Erfahrung in diesem Bereich ist wichtig, z. B. beim »Lesen« des Profils eines Intelligenztests.

Das Ergebnis von IQ-Tests sollte nicht auf den Gesamt-IQ reduziert werden, vielmehr lassen sich immer auch differenzierte Erkenntnisse über das Entwicklungspotenzial von Kindern und Jugendlichen gewinnen.

In der Praxis werden die anerkannten Intelligenztests angewendet (Alter 3 – 16 Jahre), insbesondere

  • WISC-IV und
  • WPPSI-III.

Wann kann ein IQ-Test angezeigt sein?

  • Verhaltensauffälligkeiten in der Schule: hier kann ein Test Aufschluss über mögliche Unter- bzw. Überforderung geben bzw. differenzierten Förderbedarf klären
  • Verdacht auf Hochbegabung
  • Lernschwierigkeiten: als Hilfestellung für die Art der Förderung
  • Fragen nach der richtigen Beschulung, z. B. beim Übergang auf die weiterführende Schule
  • im Rahmen der Abklärung einer Teilleistungsschwäche wie LRS oder Dyskalkulie

Hochbegabung

Merkmale einer Hochbegabung können z. B. sein: ein großer Wortschatz, vielseitige Interessen, Spaß am Experimentieren, divergentes Denken, d. h. kreatives Denken, das zu neuen bzw. ungewöhnlichen Erkenntnissen führen kann, hohe Sensibilität, Langeweile bei Routineaufgaben, philosophische Überlegungen, Fragen nach Gerechtigkeit.

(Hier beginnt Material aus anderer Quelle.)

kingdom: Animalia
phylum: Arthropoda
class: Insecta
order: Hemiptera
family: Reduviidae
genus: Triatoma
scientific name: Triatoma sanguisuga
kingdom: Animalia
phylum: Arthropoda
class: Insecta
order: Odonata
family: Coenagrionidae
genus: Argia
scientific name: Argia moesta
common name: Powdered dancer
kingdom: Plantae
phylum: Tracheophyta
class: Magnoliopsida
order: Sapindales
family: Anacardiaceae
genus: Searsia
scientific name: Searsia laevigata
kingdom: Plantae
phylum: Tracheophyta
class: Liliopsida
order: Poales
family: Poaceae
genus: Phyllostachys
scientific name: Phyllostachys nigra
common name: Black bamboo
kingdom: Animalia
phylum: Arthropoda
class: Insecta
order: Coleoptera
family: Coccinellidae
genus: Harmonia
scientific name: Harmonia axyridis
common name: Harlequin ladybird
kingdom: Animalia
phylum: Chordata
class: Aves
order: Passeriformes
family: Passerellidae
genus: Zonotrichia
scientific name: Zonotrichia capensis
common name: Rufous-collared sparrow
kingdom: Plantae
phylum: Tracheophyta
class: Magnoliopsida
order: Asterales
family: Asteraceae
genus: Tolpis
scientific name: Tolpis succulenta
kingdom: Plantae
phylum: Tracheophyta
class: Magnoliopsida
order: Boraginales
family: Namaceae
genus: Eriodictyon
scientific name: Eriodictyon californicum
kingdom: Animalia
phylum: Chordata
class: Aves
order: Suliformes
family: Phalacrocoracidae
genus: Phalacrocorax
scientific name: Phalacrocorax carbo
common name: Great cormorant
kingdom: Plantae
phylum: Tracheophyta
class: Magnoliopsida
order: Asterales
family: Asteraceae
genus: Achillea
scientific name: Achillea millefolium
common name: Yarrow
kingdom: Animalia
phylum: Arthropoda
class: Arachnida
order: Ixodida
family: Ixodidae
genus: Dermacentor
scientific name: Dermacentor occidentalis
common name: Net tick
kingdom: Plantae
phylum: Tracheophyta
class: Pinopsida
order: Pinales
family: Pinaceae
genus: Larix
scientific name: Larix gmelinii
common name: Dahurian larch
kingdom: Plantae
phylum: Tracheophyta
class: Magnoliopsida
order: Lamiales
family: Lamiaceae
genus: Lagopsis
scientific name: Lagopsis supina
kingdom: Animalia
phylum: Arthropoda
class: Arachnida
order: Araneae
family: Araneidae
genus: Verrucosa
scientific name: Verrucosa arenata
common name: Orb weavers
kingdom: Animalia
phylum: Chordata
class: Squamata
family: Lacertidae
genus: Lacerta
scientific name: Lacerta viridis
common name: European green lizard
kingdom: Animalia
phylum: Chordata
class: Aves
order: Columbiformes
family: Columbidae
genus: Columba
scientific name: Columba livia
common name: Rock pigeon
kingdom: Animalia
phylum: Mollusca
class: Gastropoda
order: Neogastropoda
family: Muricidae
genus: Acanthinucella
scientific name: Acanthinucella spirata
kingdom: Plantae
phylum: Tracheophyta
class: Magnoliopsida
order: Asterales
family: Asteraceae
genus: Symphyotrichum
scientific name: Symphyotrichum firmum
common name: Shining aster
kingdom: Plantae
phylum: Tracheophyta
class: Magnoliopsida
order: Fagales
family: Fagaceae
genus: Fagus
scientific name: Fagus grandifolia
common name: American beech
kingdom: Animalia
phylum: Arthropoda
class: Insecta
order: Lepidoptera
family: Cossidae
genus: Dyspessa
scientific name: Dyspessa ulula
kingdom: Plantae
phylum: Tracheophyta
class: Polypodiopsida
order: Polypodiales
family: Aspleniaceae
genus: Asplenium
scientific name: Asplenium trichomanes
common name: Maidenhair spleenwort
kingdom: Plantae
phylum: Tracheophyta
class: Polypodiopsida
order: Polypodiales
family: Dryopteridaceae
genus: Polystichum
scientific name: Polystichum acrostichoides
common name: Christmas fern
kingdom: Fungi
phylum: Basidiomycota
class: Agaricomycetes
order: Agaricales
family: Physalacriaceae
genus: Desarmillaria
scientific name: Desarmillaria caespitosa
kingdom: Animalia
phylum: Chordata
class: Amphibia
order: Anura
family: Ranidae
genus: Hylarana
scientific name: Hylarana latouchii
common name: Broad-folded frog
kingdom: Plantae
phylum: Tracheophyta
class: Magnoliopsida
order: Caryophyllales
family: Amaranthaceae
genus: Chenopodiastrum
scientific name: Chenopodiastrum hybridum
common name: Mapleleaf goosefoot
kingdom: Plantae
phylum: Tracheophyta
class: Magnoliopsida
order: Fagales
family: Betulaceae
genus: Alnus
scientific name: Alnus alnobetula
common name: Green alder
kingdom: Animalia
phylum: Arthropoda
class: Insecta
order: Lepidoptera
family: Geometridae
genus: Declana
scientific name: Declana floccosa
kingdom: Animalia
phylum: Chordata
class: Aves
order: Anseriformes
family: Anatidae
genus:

Im Kindergarten (und später) kann u. a. auffallen, dass es dem Kind schwerer fällt, sich an Gruppen- bzw. Spielabläufe anzupassen, was mitunter zu viel Kritik führt. Hochbegabte sind nicht automatisch selbstbewußte Kinder. In der Selbstwahrnehmung wird das „anders“ mitunter als „falsch“ erlebt.

In der Schule kann Unterforderung bei Kindern zu Auffälligkeiten wie Mangel an Motivation, geringer Aufmerksamkeit, Leistungsproblemen oder Rückzug führen.

Die besondere Begabung zeigt sich nicht immer in guten Noten und wird daher mitunter nicht erkannt. Der Begriff „Underachievement“ beschreibt dieses Phänomen: Niedrige (Schul-) Leistung bei hoher Begabung. Gründe dafür können unangepasste Anforderungen ebenso wie ineffektive Lernstrategien sein. So schließt sehr gute Begabung auch eine Teilleistungsschwäche wie Legasthenie oder Dyskalkulie nicht aus.

Fachliche Durchführung und Erfahrung im »Lesen« eines Intelligenztests lassen auch asynchrone Entwicklungen erkennen. Dies bedeutet, dass die intellektuelle Entwicklung sowie soziale, emotionale und motorische Entwicklung nicht parallel verlaufen, was zu Konflikten und Missverständnissen führen kann.